Rewrite the listing starting at the line containing "igényelhető." and ending at the end of the listing, substituting "díjmentes" for "ingyenes" and leaving everything else unchanged.

*** Opening of Source material ***

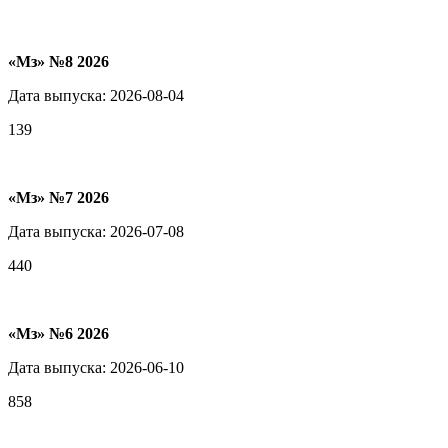
«Мз» №8 2026
Дата выпуска: 2026-08-04
139
«Мз» №7 2026
Дата выпуска: 2026-07-08
440
«Мз» №6 2026
Дата выпуска: 2026-06-10
858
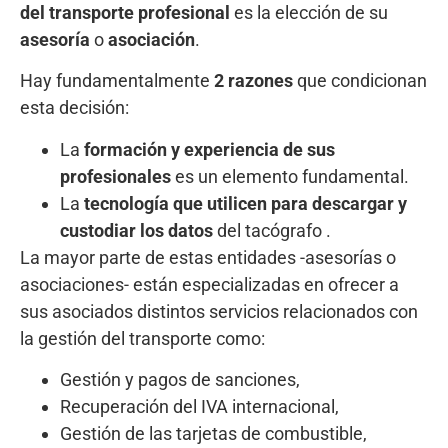
del transporte profesional
es la elección de su
asesoría
o
asociación
.
Hay fundamentalmente
2 razones
que condicionan
esta decisión:
La
formación y experiencia de sus
profesionales
es un elemento fundamental.
La
tecnología que utilicen para descargar y
custodiar los datos
del tacógrafo .
La mayor parte de estas entidades -asesorías o
asociaciones- están especializadas en ofrecer a
sus asociados distintos servicios relacionados con
la gestión del transporte como:
Gestión y pagos de sanciones,
Recuperación del IVA internacional,
Gestión de las tarjetas de combustible,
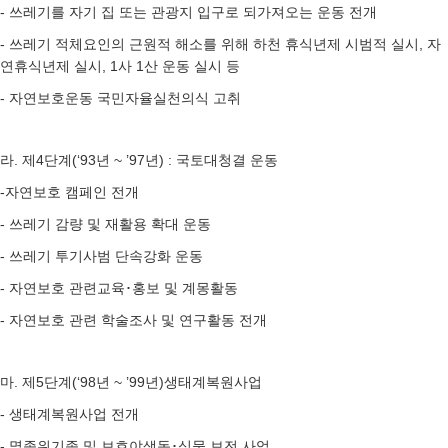
- 쓰레기를 자기 집 또는 관광지 입구로 되가져오는 운동 전개
- 쓰레기 적체요인의 근원적 해소를 위해 하천 휴식년제 시범적 실시, 자
연휴식년제 실시, 1사 1산 운동 실시 등
- 자연보호운동 국민자율실천의식 고취
라. 제4단계(‘93년 ~ ’97년) : 국토대청결 운동
-자연보호 캠페인 전개
- 쓰레기 감량 및 재활용 확대 운동
- 쓰레기 투기사범 단속강화 운동
- 자연보호 관련교육･홍보 및 계몽활동
- 자연보호 관련 학술조사 및 연구활동 전개
마. 제5단계(‘98년 ~ ’99년)생태계복원사업
- 생태계복원사업 전개
- 멸종위기종 및 보호야생동･식물 보전 사업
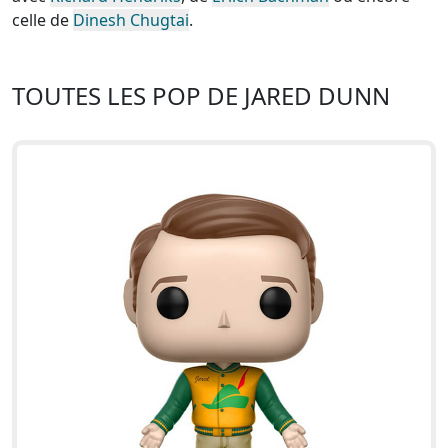
celle de
Dinesh Chugtai
.
TOUTES LES POP DE JARED DUNN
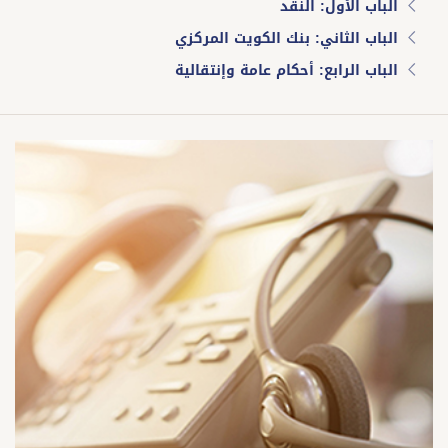
الباب الأول: النقد
الباب الثاني: بنك الكويت المركزي
الباب الرابع: أحكام عامة وإنتقالية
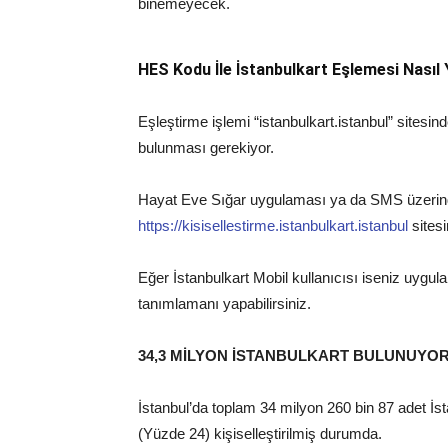
binemeyecek.
HES Kodu İle İstanbulkart Eşlemesi Nasıl 
Eşleştirme işlemi “istanbulkart.istanbul” sitesin
bulunması gerekiyor.
Hayat Eve Sığar uygulaması ya da SMS üzerinde
https://kisisellestirme.istanbulkart.istanbul
sitesi
Eğer İstanbulkart Mobil kullanıcısı iseniz uygul
tanımlamanı yapabilirsiniz.
34,3 MİLYON İSTANBULKART BULUNUYO
İstanbul’da toplam 34 milyon 260 bin 87 adet İs
(Yüzde 24) kişiselleştirilmiş durumda.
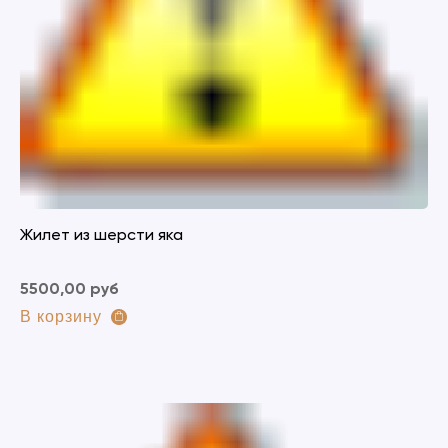
Жилет из шерсти яка
5500,00 руб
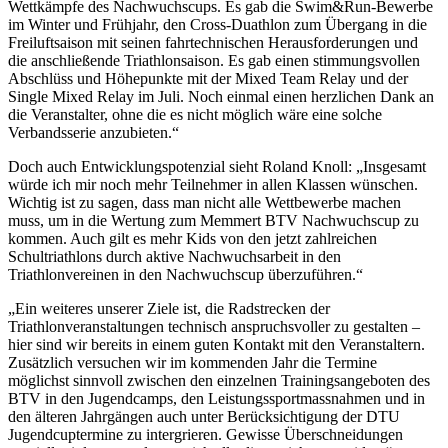
Wettkämpfe des Nachwuchscups. Es gab die Swim&Run-Bewerbe
im Winter und Frühjahr, den Cross-Duathlon zum Übergang in die
Freiluftsaison mit seinen fahrtechnischen Herausforderungen und
die anschließende Triathlonsaison. Es gab einen stimmungsvollen
Abschlüss und Höhepunkte mit der Mixed Team Relay und der
Single Mixed Relay im Juli. Noch einmal einen herzlichen Dank an
die Veranstalter, ohne die es nicht möglich wäre eine solche
Verbandsserie anzubieten.“
Doch auch Entwicklungspotenzial sieht Roland Knoll: „Insgesamt
würde ich mir noch mehr Teilnehmer in allen Klassen wünschen.
Wichtig ist zu sagen, dass man nicht alle Wettbewerbe machen
muss, um in die Wertung zum Memmert BTV Nachwuchscup zu
kommen. Auch gilt es mehr Kids von den jetzt zahlreichen
Schultriathlons durch aktive Nachwuchsarbeit in den
Triathlonvereinen in den Nachwuchscup überzuführen.“
„Ein weiteres unserer Ziele ist, die Radstrecken der
Triathlonveranstaltungen technisch anspruchsvoller zu gestalten –
hier sind wir bereits in einem guten Kontakt mit den Veranstaltern.
Zusätzlich versuchen wir im kommenden Jahr die Termine
möglichst sinnvoll zwischen den einzelnen Trainingsangeboten des
BTV in den Jugendcamps, den Leistungssportmassnahmen und in
den älteren Jahrgängen auch unter Berücksichtigung der DTU
Jugendcuptermine zu intergrieren. Gewisse Überschneidungen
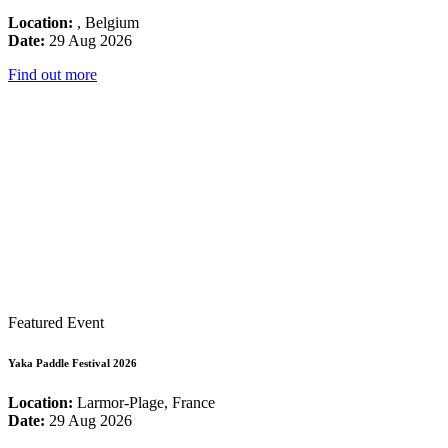
Location:
, Belgium
Date:
29 Aug 2026
Find out more
Featured Event
Yaka Paddle Festival 2026
Location:
Larmor-Plage, France
Date:
29 Aug 2026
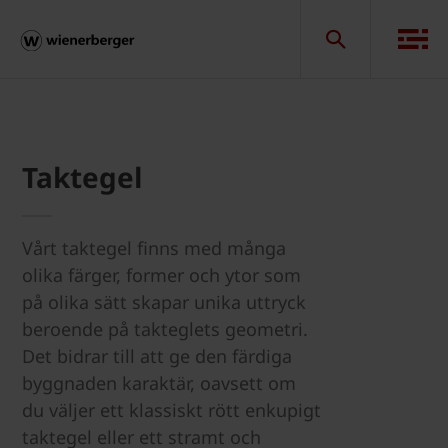
Taktegel
Vårt taktegel finns med många
olika färger, former och ytor som
på olika sätt skapar unika uttryck
beroende på takteglets geometri.
Det bidrar till att ge den färdiga
byggnaden karaktär, oavsett om
du väljer ett klassiskt rött enkupigt
taktegel eller ett stramt och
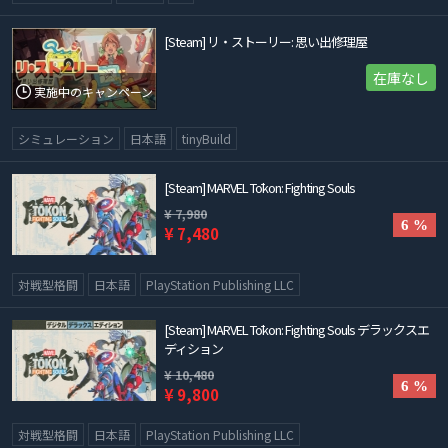
[Steam] リ・ストーリー: 思い出修理屋
在庫なし
実施中のキャンペーン
シミュレーション
日本語
tinyBuild
[Steam] MARVEL Tōkon: Fighting Souls
¥ 7,980
6 %
¥ 7,480
対戦型格闘
日本語
PlayStation Publishing LLC
[Steam] MARVEL Tōkon: Fighting Souls デラックスエ
ディション
¥ 10,480
6 %
¥ 9,800
対戦型格闘
日本語
PlayStation Publishing LLC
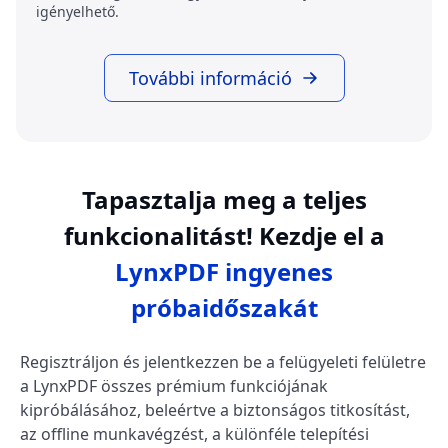
igényelhető.
További információ
Tapasztalja meg a teljes
funkcionalitást! Kezdje el a
LynxPDF ingyenes
próbaidőszakát
Regisztráljon és jelentkezzen be a felügyeleti felületre
a LynxPDF összes prémium funkciójának
kipróbálásához, beleértve a biztonságos titkosítást,
az offline munkavégzést, a különféle telepítési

*** Close of Source material ***

Result:
igényelhető.
További információ
Tapasztalja meg a teljes
funkcionalitást! Kezdje el a
LynxPDF díjmentes
próbaidőszakát
Regisztráljon és jelentkezzen be a felügyeleti felületre
a LynxPDF összes prémium funkciójának
kipróbálásához, beleértve a biztonságos titkosítást,
az offline munkavégzést, a különféle telepítési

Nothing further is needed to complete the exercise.